The hardest issue for Europeans will be defence. Europe isn’t a military alliance. Several European governments and major parties are pro-Russian. Yet the US’s support for Ukraine is less essential than often imagined. The US allocated nearly $183bn to Ukraine from February 2022 to September 2024. That works out at about $69bn a year. Nato’s 637 million non-American citizens could replace this at a cost of $108 a year each — about 0.25 per cent of the EU’s per capita GDP. It’s doable.

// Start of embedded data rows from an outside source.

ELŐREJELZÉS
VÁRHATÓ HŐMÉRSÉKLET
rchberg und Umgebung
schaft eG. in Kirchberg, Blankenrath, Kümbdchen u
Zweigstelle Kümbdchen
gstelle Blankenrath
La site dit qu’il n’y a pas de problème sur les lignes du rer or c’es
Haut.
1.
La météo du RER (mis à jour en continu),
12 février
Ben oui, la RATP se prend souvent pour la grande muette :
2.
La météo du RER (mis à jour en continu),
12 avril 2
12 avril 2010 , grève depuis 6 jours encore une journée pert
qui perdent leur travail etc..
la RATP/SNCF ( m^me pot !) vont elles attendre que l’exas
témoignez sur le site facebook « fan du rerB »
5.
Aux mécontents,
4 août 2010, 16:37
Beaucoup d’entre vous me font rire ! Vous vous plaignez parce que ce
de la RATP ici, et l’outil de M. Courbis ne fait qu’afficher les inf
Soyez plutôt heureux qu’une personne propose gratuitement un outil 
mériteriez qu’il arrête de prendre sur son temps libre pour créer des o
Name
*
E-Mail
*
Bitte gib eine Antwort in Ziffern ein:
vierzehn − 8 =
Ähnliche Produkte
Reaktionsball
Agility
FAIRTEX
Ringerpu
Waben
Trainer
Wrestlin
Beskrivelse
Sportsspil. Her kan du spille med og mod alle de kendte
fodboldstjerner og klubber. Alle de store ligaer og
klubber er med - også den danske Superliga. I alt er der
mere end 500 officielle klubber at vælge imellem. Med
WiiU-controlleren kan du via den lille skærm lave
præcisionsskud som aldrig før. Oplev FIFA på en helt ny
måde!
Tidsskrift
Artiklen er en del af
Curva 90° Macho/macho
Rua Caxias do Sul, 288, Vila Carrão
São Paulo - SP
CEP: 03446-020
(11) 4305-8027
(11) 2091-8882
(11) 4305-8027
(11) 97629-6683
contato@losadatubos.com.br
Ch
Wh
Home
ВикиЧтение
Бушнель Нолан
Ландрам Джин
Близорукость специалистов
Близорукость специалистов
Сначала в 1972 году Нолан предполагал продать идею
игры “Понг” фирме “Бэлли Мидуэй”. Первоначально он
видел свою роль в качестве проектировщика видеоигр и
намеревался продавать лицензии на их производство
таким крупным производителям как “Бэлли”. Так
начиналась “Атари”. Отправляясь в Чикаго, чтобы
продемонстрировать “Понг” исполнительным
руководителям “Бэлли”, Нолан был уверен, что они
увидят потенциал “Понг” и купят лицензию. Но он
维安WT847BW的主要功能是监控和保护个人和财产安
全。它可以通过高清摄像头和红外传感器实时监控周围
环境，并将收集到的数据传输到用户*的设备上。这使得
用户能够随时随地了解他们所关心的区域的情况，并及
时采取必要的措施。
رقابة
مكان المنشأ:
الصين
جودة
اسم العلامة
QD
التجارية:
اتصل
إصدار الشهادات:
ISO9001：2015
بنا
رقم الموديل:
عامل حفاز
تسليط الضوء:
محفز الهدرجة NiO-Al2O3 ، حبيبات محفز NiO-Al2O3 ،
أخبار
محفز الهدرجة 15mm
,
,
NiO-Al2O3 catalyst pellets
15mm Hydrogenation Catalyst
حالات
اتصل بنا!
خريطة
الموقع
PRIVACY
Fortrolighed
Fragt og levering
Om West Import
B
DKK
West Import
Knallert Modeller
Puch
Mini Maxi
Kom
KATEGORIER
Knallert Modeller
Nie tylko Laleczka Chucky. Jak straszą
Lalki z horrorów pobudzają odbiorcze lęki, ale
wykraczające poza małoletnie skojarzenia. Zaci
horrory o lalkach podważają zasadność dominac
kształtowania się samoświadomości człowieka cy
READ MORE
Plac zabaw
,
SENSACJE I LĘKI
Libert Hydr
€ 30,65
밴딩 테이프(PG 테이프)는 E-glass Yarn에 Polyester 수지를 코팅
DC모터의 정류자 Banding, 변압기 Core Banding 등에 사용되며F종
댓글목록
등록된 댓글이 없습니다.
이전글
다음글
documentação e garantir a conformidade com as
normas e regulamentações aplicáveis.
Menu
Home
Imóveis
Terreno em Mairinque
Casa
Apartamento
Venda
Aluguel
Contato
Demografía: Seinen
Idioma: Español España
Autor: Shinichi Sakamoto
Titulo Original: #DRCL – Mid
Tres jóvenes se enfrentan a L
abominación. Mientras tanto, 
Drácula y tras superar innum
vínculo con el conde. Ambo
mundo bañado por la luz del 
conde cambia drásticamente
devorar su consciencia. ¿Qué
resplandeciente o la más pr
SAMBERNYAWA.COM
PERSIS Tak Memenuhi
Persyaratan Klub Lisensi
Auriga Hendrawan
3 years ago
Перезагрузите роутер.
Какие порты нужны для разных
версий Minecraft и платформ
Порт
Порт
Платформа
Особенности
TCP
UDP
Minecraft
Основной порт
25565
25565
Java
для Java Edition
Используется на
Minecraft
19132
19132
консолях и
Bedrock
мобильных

The deeper problem is that westerners aren’t willing to die for Ukraine. That means Europeans won’t serve as a peacekeeping force on a future Russian-Ukrainian border, providing security guarantees for Ukraine. Europeans won’t risk getting sucked into a war if Russia kills a few of their soldiers. But then, the mighty American military won’t fight either, under any president. Since George W Bush’s disastrous invasions, no administration has entered a war. In other words, if Russia attacked the Baltics, Nato might fight for months at most. Western European and American military reluctance is an existential threat to eastern Europe.

Nato is still worth something, and Europeans need to keep it alive, along with other international institutions threatened by Trump: the Paris climate accords, the World Health Organization, the IMF, World Bank and International Criminal Court. American absence could allow Europeans to reshape some institutions in their own interests.

Divorce sucks, but with ingenuity you can sometimes restart from a better place.